Supongo que le cabe:
*No se le pude pedir peras al olmo*
Saludos desde el cono sur


----------



## Rayines

> I don't see what this has to do with the phrase I was asking about...


 *Claro, Nic., si tomamos una traducción literal de tu frase como "los mendigos no pueden elegir....(?)", la expresión que dio BasedowLives "A caballo regalado no se le miran los dientes" se refiere a que -como tú sabes, el pedigree de los animales se conoce mirándole la dentadura, o el paladar, creo- entonces significa que si te regalan algo, no puedes "elegir". "A buen hambre no hay pan duro", es otra, que se explica sola. Pero bueno, igualmente no sé si es esto lo que preguntabas....*


----------



## VenusEnvy

Rayines said:
			
		

> Claro, Nic., si tomamos una traducción literal de tu frase como "los mendigos no pueden elegir....(?)", la expresión que dio BasedowLives "A caballo regalado no se le miran los dientes" se refiere a que -como tú sabes, el pedigree de los animales se conoce mirándole la dentadura, o el paladar, creo- entonces significa que si te regalan algo, no puedes "elegir".

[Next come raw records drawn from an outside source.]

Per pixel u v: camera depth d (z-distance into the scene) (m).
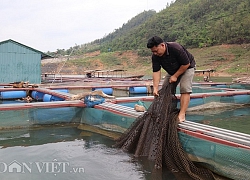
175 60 4.36
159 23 90.25
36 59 18.95
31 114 6.30
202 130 3.96
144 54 73.38
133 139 4.54
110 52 85.25
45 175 3.50
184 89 4.49
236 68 45.78
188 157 4.07
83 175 3.53
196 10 84.75
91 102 6.57
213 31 64.56
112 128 5.91
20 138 5.41
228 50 55.56
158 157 3.93
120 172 3.68
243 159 3.32
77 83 16.55
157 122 4.36
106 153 4.46
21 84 13.17
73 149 4.67
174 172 3.76
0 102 11.50
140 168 3.84
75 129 6.27
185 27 78.19
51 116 6.50
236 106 9.79
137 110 5.58
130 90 14.84
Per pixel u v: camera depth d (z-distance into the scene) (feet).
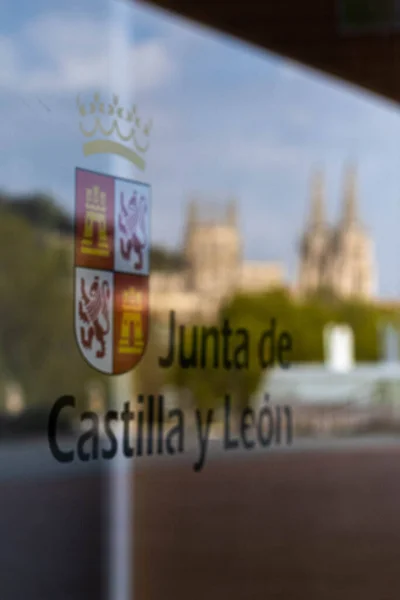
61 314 11.28
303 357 15.61
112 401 11.87
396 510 16.76
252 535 14.39
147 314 12.46
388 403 17.15
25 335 10.94
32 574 10.96
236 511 14.11
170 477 12.81
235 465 14.05
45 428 11.07
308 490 15.26
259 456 14.53
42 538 11.10
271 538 14.69
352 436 16.46
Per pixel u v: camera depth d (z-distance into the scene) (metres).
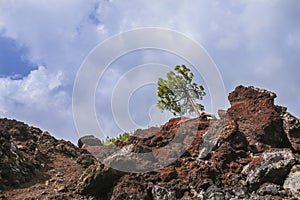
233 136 14.56
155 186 12.48
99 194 12.88
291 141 15.89
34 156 15.52
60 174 14.72
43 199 12.38
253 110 15.72
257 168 13.13
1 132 14.48
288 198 12.12
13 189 13.09
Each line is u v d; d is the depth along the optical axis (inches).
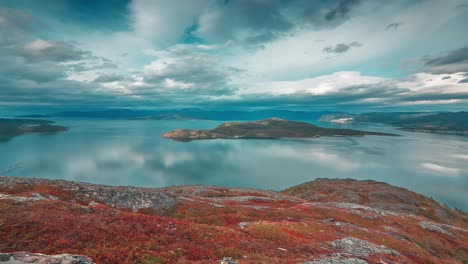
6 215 868.6
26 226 788.0
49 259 555.8
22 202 1167.0
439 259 1507.1
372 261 989.8
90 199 1793.8
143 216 1058.7
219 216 1727.4
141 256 697.0
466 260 1732.3
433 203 4503.0
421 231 2096.5
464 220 3873.0
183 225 1034.1
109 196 1881.2
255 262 746.2
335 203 2733.8
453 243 1963.6
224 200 2795.3
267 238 1136.2
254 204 2709.2
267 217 1823.3
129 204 1843.0
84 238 770.8
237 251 845.8
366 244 1247.5
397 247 1440.7
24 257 548.7
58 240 729.6
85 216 974.4
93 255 660.7
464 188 7529.5
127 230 884.6
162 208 1867.6
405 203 4131.4
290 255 907.4
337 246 1178.0
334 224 1702.8
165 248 798.5
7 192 1615.4
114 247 733.3
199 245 861.8
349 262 902.4
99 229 853.8
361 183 5767.7
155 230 932.6
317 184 5777.6
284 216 1882.4
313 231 1389.0
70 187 1898.4
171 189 4210.1
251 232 1186.0
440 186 7741.1
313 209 2316.7
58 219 885.2
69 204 1213.1
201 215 1795.0
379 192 4579.2
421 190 7352.4
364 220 2119.8
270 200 2920.8
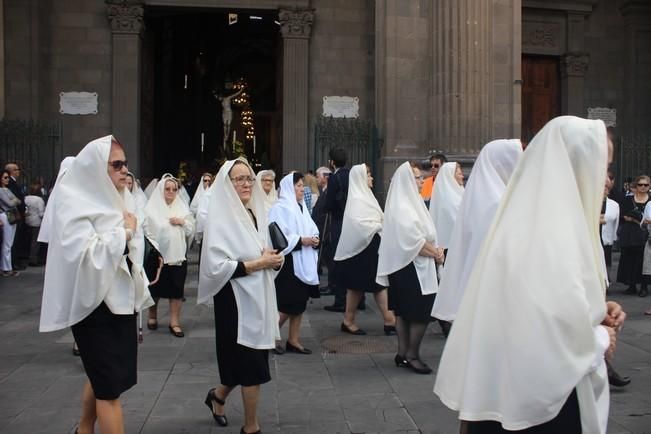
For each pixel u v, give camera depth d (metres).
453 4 13.88
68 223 3.57
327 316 9.11
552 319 2.05
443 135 13.96
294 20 18.22
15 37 17.31
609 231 10.97
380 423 4.73
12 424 4.71
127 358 3.70
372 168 15.33
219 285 4.25
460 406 2.30
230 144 26.50
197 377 5.94
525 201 2.25
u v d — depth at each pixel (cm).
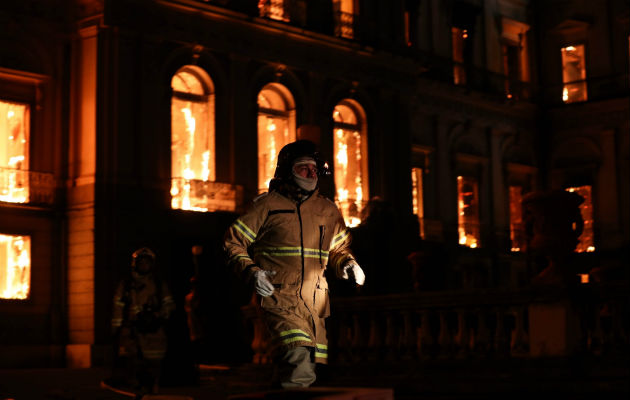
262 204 675
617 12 4488
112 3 2798
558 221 1248
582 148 4525
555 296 1212
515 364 1247
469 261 4122
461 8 4319
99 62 2805
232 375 1736
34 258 2753
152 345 1275
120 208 2769
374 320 1470
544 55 4688
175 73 2978
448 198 4138
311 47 3372
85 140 2802
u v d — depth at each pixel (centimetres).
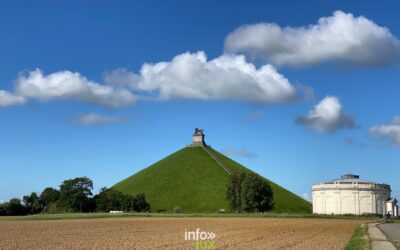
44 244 4309
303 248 4144
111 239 4891
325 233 6419
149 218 11506
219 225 8144
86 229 6600
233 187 18850
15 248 3956
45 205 18312
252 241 4784
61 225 7662
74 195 17900
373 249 4297
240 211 18038
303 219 12794
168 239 4916
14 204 17238
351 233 6550
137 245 4247
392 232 7062
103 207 18212
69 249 3903
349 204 19138
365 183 19312
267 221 10431
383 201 19488
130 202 18312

Gracias, Inés. Pero, ya lo sé qué significa la frase. Dicen lo mismo en inglés: Don't look a gift horse in the mouth. Pero, eso es diferente que "beggars can't be choosers".  

I'll stick with _Con buena hambre no hay mal pan_.


----------



## Whisky con ron

Yo hubiera pensado que "a caballo regalado no se le mira colmillo" era la trducción exacta de "beggars can't be choosers".  Si no es así, entonces no entiendo qué significa la frase en inglés....  Yo pensaba que significaba que quien recibe algo regalado no puede ponerse a exigir....

Si no es así, puede alguien explicármelo?

Ta.


----------



## BasedowLives

they are very simliar.

but if you were given a gift, you didn't beg for it.  that's the only difference.

they both convey the same sentiment of not being too picky though.


----------



## Enlasarenas

"A falta de pan, buenas son tortas" es lo que más se ajusta al significado de "beggars can't be choosers". (Al menos en España, ya que en muchos países latinoamericanos comen tortas en vez de pan )Arenas

P.D. También "A buena hambre no hay pan duro" se usa mucho por aquí.


----------



## María Gabriela

Insisto en el post número 4...


----------



## swift_precision

Creía que la expresión en ingles era "beggers can't be choosy"???


----------



## duder

swift_precision said:
			
		

> Creía que la expresión en ingles era "beggers can't be choosy"???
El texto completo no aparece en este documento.